◆ Problem statement
From the first line to the last, copy the listing below word for word.

◆ Records to use
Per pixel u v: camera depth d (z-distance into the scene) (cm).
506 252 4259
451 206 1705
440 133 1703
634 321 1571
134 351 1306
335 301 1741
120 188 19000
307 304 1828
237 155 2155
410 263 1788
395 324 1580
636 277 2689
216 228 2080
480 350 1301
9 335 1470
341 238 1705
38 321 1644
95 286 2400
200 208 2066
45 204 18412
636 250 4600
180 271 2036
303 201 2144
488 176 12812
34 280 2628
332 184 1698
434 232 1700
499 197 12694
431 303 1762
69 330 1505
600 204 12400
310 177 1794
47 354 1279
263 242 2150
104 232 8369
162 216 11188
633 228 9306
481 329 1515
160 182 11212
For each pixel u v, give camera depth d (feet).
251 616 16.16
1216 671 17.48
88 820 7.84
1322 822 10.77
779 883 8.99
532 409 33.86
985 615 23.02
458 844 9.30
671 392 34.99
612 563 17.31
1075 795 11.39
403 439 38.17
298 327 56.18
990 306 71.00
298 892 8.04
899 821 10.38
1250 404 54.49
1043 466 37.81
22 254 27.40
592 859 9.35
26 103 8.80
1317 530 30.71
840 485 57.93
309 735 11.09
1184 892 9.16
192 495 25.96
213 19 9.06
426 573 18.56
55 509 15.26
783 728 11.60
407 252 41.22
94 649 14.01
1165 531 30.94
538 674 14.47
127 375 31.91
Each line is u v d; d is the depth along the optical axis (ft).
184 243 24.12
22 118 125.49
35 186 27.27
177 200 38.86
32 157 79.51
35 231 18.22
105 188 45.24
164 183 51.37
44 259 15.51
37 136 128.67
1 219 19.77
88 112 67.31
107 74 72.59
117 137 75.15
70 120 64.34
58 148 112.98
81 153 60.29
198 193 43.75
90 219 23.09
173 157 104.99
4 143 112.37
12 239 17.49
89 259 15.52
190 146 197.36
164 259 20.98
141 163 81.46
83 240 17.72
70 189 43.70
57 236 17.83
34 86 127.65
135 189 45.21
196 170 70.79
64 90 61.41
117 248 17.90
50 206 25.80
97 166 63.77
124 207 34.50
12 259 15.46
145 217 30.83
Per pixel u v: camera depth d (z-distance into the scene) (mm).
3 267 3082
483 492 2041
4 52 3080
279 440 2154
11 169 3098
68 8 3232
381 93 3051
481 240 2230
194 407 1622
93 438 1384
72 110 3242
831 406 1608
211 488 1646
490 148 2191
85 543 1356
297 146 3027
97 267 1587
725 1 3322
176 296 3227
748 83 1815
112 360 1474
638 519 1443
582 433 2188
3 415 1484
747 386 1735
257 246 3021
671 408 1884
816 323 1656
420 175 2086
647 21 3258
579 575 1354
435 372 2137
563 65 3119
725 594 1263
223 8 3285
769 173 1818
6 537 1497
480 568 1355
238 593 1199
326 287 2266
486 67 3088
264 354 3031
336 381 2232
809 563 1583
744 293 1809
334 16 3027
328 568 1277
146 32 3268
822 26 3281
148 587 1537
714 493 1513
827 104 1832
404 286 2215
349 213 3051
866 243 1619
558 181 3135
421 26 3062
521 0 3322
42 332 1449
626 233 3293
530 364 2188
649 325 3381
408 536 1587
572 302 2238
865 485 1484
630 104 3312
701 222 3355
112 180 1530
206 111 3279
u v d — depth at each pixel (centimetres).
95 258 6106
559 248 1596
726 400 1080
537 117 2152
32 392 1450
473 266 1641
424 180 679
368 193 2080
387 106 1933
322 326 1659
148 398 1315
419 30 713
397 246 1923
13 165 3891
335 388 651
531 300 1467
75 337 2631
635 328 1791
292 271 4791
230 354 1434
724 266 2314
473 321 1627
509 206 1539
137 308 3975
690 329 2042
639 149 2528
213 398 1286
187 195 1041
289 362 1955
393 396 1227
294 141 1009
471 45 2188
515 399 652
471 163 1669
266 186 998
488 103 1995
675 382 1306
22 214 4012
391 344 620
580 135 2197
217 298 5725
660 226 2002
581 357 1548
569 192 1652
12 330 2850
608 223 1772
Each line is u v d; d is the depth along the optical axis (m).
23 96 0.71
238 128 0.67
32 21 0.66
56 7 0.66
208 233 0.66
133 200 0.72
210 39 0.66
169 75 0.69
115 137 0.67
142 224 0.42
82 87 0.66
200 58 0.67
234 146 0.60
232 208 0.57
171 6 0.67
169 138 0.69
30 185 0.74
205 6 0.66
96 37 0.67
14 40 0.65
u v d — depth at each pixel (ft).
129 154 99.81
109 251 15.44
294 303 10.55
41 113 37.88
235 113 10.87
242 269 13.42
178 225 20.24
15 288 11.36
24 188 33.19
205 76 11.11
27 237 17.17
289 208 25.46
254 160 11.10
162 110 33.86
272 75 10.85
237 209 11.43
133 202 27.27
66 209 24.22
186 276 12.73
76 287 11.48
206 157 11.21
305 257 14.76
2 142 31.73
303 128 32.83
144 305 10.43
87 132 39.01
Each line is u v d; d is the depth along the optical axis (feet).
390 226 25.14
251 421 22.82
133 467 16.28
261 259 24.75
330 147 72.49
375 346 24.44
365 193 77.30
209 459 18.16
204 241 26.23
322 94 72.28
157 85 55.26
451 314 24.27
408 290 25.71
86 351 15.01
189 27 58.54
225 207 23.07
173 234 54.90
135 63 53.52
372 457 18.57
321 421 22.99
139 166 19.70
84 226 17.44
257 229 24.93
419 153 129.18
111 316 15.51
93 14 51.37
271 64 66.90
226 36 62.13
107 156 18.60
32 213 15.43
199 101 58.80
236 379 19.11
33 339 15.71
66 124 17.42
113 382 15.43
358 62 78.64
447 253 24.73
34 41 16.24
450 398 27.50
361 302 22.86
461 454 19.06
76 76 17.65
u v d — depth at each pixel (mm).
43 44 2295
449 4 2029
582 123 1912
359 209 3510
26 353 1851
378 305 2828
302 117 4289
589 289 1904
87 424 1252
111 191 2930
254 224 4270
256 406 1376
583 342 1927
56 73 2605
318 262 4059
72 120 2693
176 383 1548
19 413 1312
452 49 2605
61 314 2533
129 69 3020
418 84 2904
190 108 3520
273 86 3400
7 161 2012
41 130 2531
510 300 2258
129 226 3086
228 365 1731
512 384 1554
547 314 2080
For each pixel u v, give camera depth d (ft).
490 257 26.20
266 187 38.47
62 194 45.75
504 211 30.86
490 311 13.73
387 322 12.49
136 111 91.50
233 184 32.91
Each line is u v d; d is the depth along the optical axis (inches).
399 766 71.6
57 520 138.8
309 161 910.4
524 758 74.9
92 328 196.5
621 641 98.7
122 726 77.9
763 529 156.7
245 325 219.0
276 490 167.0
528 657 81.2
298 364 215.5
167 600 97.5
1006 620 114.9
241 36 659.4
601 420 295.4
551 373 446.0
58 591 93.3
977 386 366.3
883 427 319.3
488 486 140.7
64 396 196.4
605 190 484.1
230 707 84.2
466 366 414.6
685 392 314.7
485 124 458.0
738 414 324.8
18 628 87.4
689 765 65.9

◆ Exercise answer
Per pixel u v: camera depth d (z-distance into the scene) (cm).
506 252 4259
451 206 1705
440 133 1703
634 321 1571
134 351 1306
335 301 1741
120 188 19000
307 304 1828
237 155 2155
410 263 1788
395 324 1580
636 277 2689
216 228 2080
480 350 1301
9 335 1470
341 238 1705
38 321 1644
95 286 2400
200 208 2066
45 204 18412
636 250 4600
180 271 2036
303 201 2144
488 176 12812
34 280 2628
332 184 1698
434 232 1700
499 197 12694
431 303 1762
69 330 1505
600 204 12400
310 177 1794
47 354 1279
263 242 2150
104 232 8369
162 216 11188
633 228 9306
481 329 1515
160 182 11212
For each pixel u v, give camera depth d (feet).
251 616 16.16
1216 671 17.48
88 820 7.84
1322 822 10.77
779 883 8.99
532 409 33.86
985 615 23.02
458 844 9.30
671 392 34.99
612 563 17.31
1075 795 11.39
403 439 38.17
298 327 56.18
990 306 71.00
298 892 8.04
899 821 10.38
1250 404 54.49
1043 466 37.81
22 254 27.40
592 859 9.35
26 103 8.80
1317 530 30.71
840 485 57.93
309 735 11.09
1184 892 9.16
192 495 25.96
213 19 9.06
426 573 18.56
55 509 15.26
783 728 11.60
407 252 41.22
94 649 14.01
1165 531 30.94
538 674 14.47
127 375 31.91
Each line is u v d; d is the depth along the optical axis (ft).
184 243 24.12
22 118 125.49
35 186 27.27
177 200 38.86
32 157 79.51
35 231 18.22
105 188 45.24
164 183 51.37
44 259 15.51
37 136 128.67
1 219 19.77
88 112 67.31
107 74 72.59
117 137 75.15
70 120 64.34
58 148 112.98
81 153 60.29
198 193 43.75
90 219 23.09
173 157 104.99
4 143 112.37
12 239 17.49
89 259 15.52
190 146 197.36
164 259 20.98
141 163 81.46
83 240 17.72
70 189 43.70
57 236 17.83
34 86 127.65
135 189 45.21
196 170 70.79
64 90 61.41
117 248 17.90
50 206 25.80
97 166 63.77
124 207 34.50
12 259 15.46
145 217 30.83
Per pixel u v: camera depth d (z-distance into the scene) (mm).
3 267 3082
483 492 2041
4 52 3080
279 440 2154
11 169 3098
68 8 3232
381 93 3051
481 240 2230
194 407 1622
93 438 1384
72 110 3242
831 406 1608
211 488 1646
490 148 2191
85 543 1356
297 146 3027
97 267 1587
725 1 3322
176 296 3227
748 83 1815
112 360 1474
638 519 1443
582 433 2188
3 415 1484
747 386 1735
257 246 3021
671 408 1884
816 323 1656
420 175 2086
647 21 3258
579 575 1354
435 372 2137
563 65 3119
725 594 1263
223 8 3285
769 173 1818
6 537 1497
480 568 1355
238 593 1199
326 287 2266
486 67 3088
264 354 3031
336 381 2232
809 563 1583
744 293 1809
334 16 3027
328 568 1277
146 32 3268
822 26 3281
148 587 1537
714 493 1513
827 104 1832
404 286 2215
349 213 3051
866 243 1619
558 181 3135
421 26 3062
521 0 3322
42 332 1449
626 233 3293
530 364 2188
649 325 3381
408 536 1587
572 302 2238
865 485 1484
630 104 3312
701 222 3355
112 180 1530
206 111 3279
u v d — depth at each pixel (centimetres).
95 258 6106
559 248 1596
726 400 1080
537 117 2152
32 392 1450
473 266 1641
424 180 679
368 193 2080
387 106 1933
322 326 1659
148 398 1315
419 30 713
397 246 1923
13 165 3891
335 388 651
531 300 1467
75 337 2631
635 328 1791
292 271 4791
230 354 1434
724 266 2314
473 321 1627
509 206 1539
137 308 3975
690 329 2042
639 149 2528
213 398 1286
187 195 1041
289 362 1955
393 396 1227
294 141 1009
471 45 2188
515 399 652
471 163 1669
266 186 998
488 103 1995
675 382 1306
22 214 4012
391 344 620
580 135 2197
217 298 5725
660 226 2002
581 357 1548
569 192 1652
12 330 2850
608 223 1772
Each line is u v d; d is the depth along the optical axis (m).
23 96 0.71
238 128 0.67
32 21 0.66
56 7 0.66
208 233 0.66
133 200 0.72
210 39 0.66
169 75 0.69
115 137 0.67
142 224 0.42
82 87 0.66
200 58 0.67
234 146 0.60
232 208 0.57
171 6 0.67
169 138 0.69
30 185 0.74
205 6 0.66
96 37 0.67
14 40 0.65
u v d — depth at each pixel (ft).
129 154 99.81
109 251 15.44
294 303 10.55
41 113 37.88
235 113 10.87
242 269 13.42
178 225 20.24
15 288 11.36
24 188 33.19
205 76 11.11
27 237 17.17
289 208 25.46
254 160 11.10
162 110 33.86
272 75 10.85
237 209 11.43
133 202 27.27
66 209 24.22
186 276 12.73
76 287 11.48
206 157 11.21
305 257 14.76
2 142 31.73
303 128 32.83
144 305 10.43
87 132 39.01
Each line is u v d; d is the depth along the optical axis (feet).
390 226 25.14
251 421 22.82
133 467 16.28
261 259 24.75
330 147 72.49
375 346 24.44
365 193 77.30
209 459 18.16
204 241 26.23
322 94 72.28
157 85 55.26
451 314 24.27
408 290 25.71
86 351 15.01
189 27 58.54
225 207 23.07
173 234 54.90
135 63 53.52
372 457 18.57
321 421 22.99
139 166 19.70
84 226 17.44
257 229 24.93
419 153 129.18
111 316 15.51
93 14 51.37
271 64 66.90
226 36 62.13
107 156 18.60
32 213 15.43
199 101 58.80
236 379 19.11
33 339 15.71
66 124 17.42
113 382 15.43
358 62 78.64
447 253 24.73
34 41 16.24
450 398 27.50
361 302 22.86
461 454 19.06
76 76 17.65
u v d — depth at each pixel (mm).
43 44 2295
449 4 2029
582 123 1912
359 209 3510
26 353 1851
378 305 2828
302 117 4289
589 289 1904
87 424 1252
111 191 2930
254 224 4270
256 406 1376
583 342 1927
56 73 2605
318 262 4059
72 120 2693
176 383 1548
19 413 1312
452 49 2605
61 314 2533
129 69 3020
418 84 2904
190 108 3520
273 86 3400
7 161 2012
41 130 2531
510 300 2258
129 226 3086
228 365 1731
512 384 1554
547 314 2080
For each pixel u v, give camera depth d (ft).
490 257 26.20
266 187 38.47
62 194 45.75
504 211 30.86
490 311 13.73
387 322 12.49
136 111 91.50
233 184 32.91
Each line is u v d; d is the depth along the optical axis (inches).
399 766 71.6
57 520 138.8
309 161 910.4
524 758 74.9
92 328 196.5
621 641 98.7
122 726 77.9
763 529 156.7
245 325 219.0
276 490 167.0
528 657 81.2
298 364 215.5
167 600 97.5
1006 620 114.9
241 36 659.4
601 420 295.4
551 373 446.0
58 591 93.3
977 386 366.3
883 427 319.3
488 486 140.7
64 396 196.4
605 190 484.1
230 707 84.2
466 366 414.6
685 392 314.7
485 124 458.0
738 414 324.8
18 628 87.4
689 765 65.9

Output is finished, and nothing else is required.